Plain-text document sources:
········

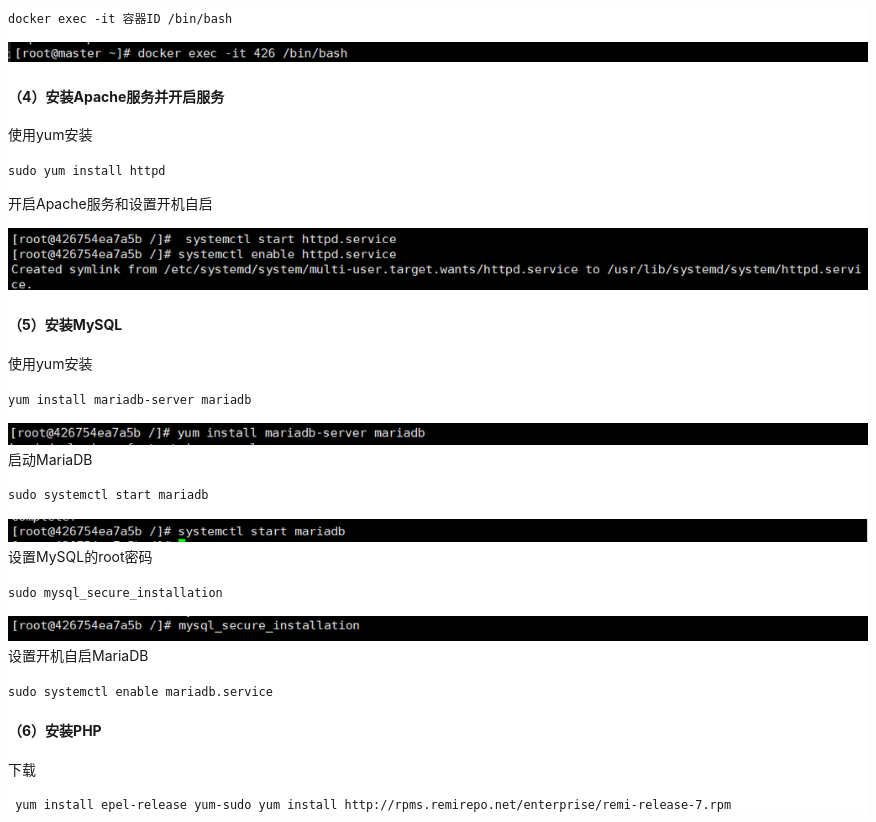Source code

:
 ```
docker exec -it 容器ID /bin/bash
```

![](../image/53.png)

#### （4）安装Apache服务并开启服务

使用yum安装

```
sudo yum install httpd
```

开启Apache服务和设置开机自启

![](../image/54.png)

#### （5）安装MySQL

使用yum安装

```
yum install mariadb-server mariadb
```

![](../image/55.png)启动MariaDB

```
sudo systemctl start mariadb
```

![](../image/56.png)设置MySQL的root密码

```
sudo mysql_secure_installation
```

![](../image/57.png)设置开机自启MariaDB

```
sudo systemctl enable mariadb.service
```

#### （6）安装PHP

下载

```
 yum install epel-release yum-sudo yum install http://rpms.remirepo.net/enterprise/remi-release-7.rpm
```
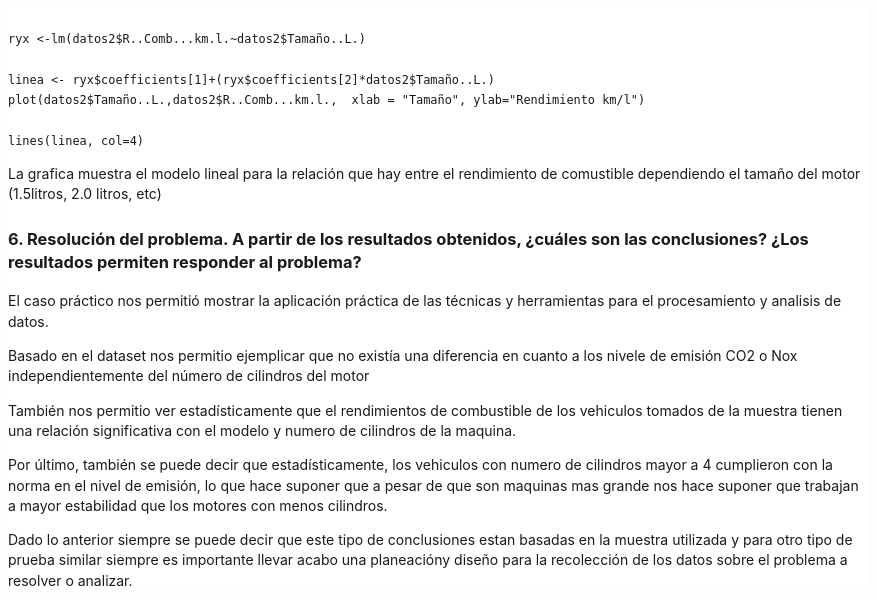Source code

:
 ``` {r}

ryx <-lm(datos2$R..Comb...km.l.~datos2$Tamaño..L.)

linea <- ryx$coefficients[1]+(ryx$coefficients[2]*datos2$Tamaño..L.)
plot(datos2$Tamaño..L.,datos2$R..Comb...km.l.,  xlab = "Tamaño", ylab="Rendimiento km/l")

lines(linea, col=4)
```

La grafica muestra el modelo lineal para la relación que hay entre el rendimiento de comustible dependiendo el tamaño del motor (1.5litros, 2.0 litros, etc)

### 6. Resolución del problema. A partir de los resultados obtenidos, ¿cuáles son las conclusiones? ¿Los resultados permiten responder al problema?

El caso práctico nos permitió mostrar la aplicación práctica de las técnicas y herramientas para el procesamiento y analisis de datos.

Basado en el dataset nos permitio ejemplicar que no existía una diferencia en cuanto a los nivele de emisión CO2 o Nox independientemente del número de cilindros del motor

También nos permitio ver estadísticamente que el rendimientos de combustible de los vehiculos tomados de la muestra tienen una relación significativa con el modelo y numero de cilindros de la maquina.

Por último, también se puede decir que estadísticamente, los vehiculos con numero de cilindros mayor a 4 cumplieron con la norma en el nivel de emisión, lo que hace suponer que a pesar de que son maquinas mas grande nos hace suponer que trabajan a mayor estabilidad que los motores con menos cilindros.

Dado lo anterior siempre se puede decir que este tipo de conclusiones estan basadas en la muestra utilizada y para otro tipo de prueba similar siempre es importante llevar acabo una planeacióny diseño para la recolección de los datos sobre el problema a resolver o analizar.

········

**WHAT TO DO**
Wherever "cilindros" turns up in the records, copy the whole line.

**FINISHED EXERCISE**
Basado en el dataset nos permitio ejemplicar que no existía una diferencia en cuanto a los nivele de emisión CO2 o Nox independientemente del número de cilindros del motor
También nos permitio ver estadísticamente que el rendimientos de combustible de los vehiculos tomados de la muestra tienen una relación significativa con el modelo y numero de cilindros de la maquina.
Por último, también se puede decir que estadísticamente, los vehiculos con numero de cilindros mayor a 4 cumplieron con la norma en el nivel de emisión, lo que hace suponer que a pesar de que son maquinas mas grande nos hace suponer que trabajan a mayor estabilidad que los motores con menos cilindros.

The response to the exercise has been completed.